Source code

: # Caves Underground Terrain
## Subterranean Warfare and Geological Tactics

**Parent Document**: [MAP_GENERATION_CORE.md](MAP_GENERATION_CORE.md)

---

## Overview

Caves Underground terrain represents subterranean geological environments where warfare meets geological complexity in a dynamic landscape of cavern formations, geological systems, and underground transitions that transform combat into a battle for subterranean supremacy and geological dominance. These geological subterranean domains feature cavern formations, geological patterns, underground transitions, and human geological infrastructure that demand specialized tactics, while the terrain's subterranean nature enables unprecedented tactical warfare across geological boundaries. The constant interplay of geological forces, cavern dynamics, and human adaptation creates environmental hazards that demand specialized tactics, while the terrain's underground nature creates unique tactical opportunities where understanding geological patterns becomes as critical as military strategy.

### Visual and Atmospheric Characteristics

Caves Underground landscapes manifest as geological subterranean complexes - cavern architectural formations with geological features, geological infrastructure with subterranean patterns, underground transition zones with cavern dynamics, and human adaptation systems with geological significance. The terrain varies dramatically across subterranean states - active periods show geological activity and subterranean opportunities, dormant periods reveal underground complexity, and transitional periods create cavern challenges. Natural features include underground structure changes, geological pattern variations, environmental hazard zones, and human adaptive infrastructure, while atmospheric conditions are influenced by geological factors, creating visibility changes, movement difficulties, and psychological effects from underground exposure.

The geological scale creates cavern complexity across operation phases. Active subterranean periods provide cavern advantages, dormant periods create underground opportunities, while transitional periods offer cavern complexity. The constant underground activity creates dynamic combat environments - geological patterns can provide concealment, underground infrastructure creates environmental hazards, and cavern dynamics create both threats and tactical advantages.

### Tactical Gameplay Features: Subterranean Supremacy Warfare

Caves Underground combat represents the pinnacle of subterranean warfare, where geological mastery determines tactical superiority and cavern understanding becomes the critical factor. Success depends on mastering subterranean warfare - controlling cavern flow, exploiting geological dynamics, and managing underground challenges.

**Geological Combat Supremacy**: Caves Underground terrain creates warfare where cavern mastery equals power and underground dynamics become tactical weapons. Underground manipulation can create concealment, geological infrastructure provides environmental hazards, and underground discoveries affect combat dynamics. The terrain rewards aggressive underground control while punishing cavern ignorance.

#### Aim of the task
Copy every line of the material in which the word "concealment" occurs.

#### The answer
The geological scale creates cavern complexity across operation phases. Active subterranean periods provide cavern advantages, dormant periods create underground opportunities, while transitional periods offer cavern complexity. The constant underground activity creates dynamic combat environments - geological patterns can provide concealment, underground infrastructure creates environmental hazards, and cavern dynamics create both threats and tactical advantages.
**Geological Combat Supremacy**: Caves Underground terrain creates warfare where cavern mastery equals power and underground dynamics become tactical weapons. Underground manipulation can create concealment, geological infrastructure provides environmental hazards, and underground discoveries affect combat dynamics. The terrain rewards aggressive underground control while punishing cavern ignorance.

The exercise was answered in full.